Venue, however, is a privilege personal to the defendant and improper venue will be considered to have been waived unless timely objection is interposed, 28 U.S.C. § 1406(b), Fed.R.Civ.P. 12(h). Although defendant initially raised the defense of improper venue in its answer, Fed.R.Civ.P. 12(b), plaintiffs contend that the government's subsequent acts constitute an abandonment of the defense and a waiver of any future objection to venue. Specifically, plaintiffs assert that defendant never filed a motion to dismiss or transfer, but proceeded to take discovery relating primarily to the merits of the case. Plaintiffs further contend that the discovery devices employed by the government would not have been readily available in the Court of Claims, which defendant maintains is the exclusive court in which this action may be brought, 28 U.S.C. § 1491. In light of this conduct, plaintiffs argue, a motion to dismiss for improper venue filed thirteen months after service of the complaint and six months after completion of discovery should not be considered.[2]

While the government's delay in filing a motion to dismiss or transfer cannot be condoned, I cannot believe that the intervening period was so great and the prejudice incurred by plaintiffs was so detrimental as to require a holding that the initial objection to venue was abandoned. The taking of depositions would not, by itself, produce a waiver of the venue issue, Heiss v. Nielsen, 132 F. Supp. 541 (D.Neb.1955), especially where, as here, discovery was necessary to frame the averments included in the motion to dismiss or transfer that was ultimately made.

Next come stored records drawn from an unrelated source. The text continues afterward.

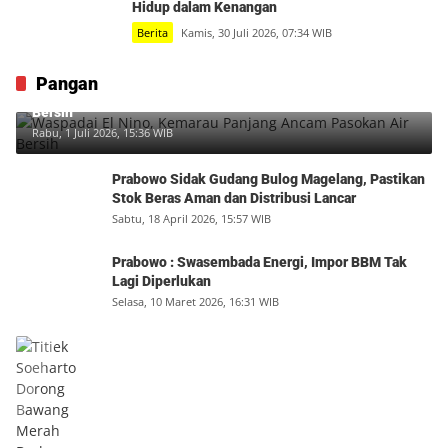
Hidup dalam Kenangan
Berita
Kamis, 30 Juli 2026, 07:34 WIB
Pangan
Waspadai El Nino, Kemarau Panjang Ancam Pasokan Air
Bersih
Rabu, 1 Juli 2026, 15:36 WIB
Prabowo Sidak Gudang Bulog Magelang, Pastikan
Stok Beras Aman dan Distribusi Lancar
Sabtu, 18 April 2026, 15:57 WIB
Prabowo : Swasembada Energi, Impor BBM Tak
Lagi Diperlukan
Selasa, 10 Maret 2026, 16:31 WIB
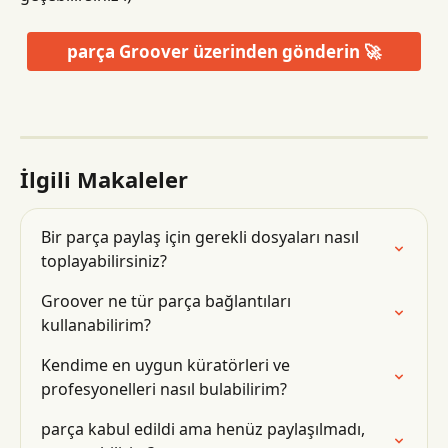
parça Groover üzerinden gönderin 🚀
İlgili Makaleler
Bir parça paylaş için gerekli dosyaları nasıl 
toplayabilirsiniz?
Groover ne tür parça bağlantıları 
kullanabilirim?
Kendime en uygun küratörleri ve 
profesyonelleri nasıl bulabilirim?
parça kabul edildi ama henüz paylaşılmadı, 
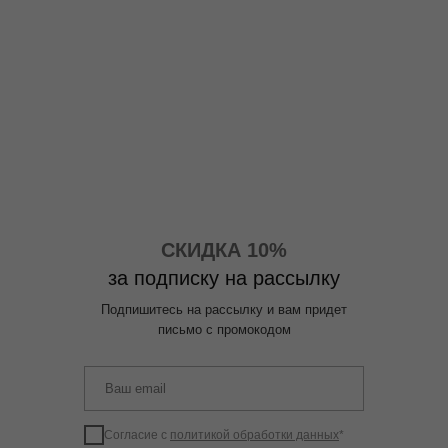
СКИДКА 10%
за подписку на рассылку
Подпишитесь на рассылку и вам придет
письмо с промокодом
Согласие с
политикой обработки данных
*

The differences in discovery devices available in this court and the Court of Claims are matters of degree rather than of kind. Depositions in the Court of Claims may be taken only by leave of the Court or by voluntary agreement of the parties, Court of Claims Rules 71(c), 81(a) (compare Fed.R.Civ.P. 30), and an order of the Court of Claims is necessary to require the production of documents, Court of Claims Rule 74 (compare Fed.R.Civ.P. 34). Plaintiffs have not demonstrated that had these formalities been complied with, the Court of Claims would not have permitted defendants to use the identical discovery procedures that were in fact employed by the parties under the Federal Rules of Civil Procedure. Thus I am constrained to find insufficient prejudice to plaintiffs in their *342 subjection to liberal discovery procedures to constitute a waiver of the government's initial and timely allegation of improper venue.

Given the time that has already expired since the institution of this action, the interests of justice would not be served by dismissing the complaint. The case is therefore transferred to the Court of Claims pursuant to 28 U.S.C. §§ 1346(a) (1), 1406(a).

IT IS SO ORDERED.

NOTES

[1] The government has at times misconstrued the issue as one of subject matter jurisdiction. The district courts clearly have the power to adjudicate a claim for an income tax refund, 28 U.S.C. § 1346(a) (1). The only question is whether these particular plaintiffs may request the exercise of that authority in this locality. See Neirbo Co. v. Bethlehem Shipbuilding Corp., 308 U.S. 165, 167, 60 S. Ct. 153, 84 L. Ed. 167 (1939).

[2] Plaintiffs have recently submitted a request to the Internal Revenue Service for an administrative refund of the sum claimed in this action. While a favorable determination on that request would likely moot the instant motion, at the present time this Court has not been advised of any decision by the IRS, and the motion remains ripe for decision.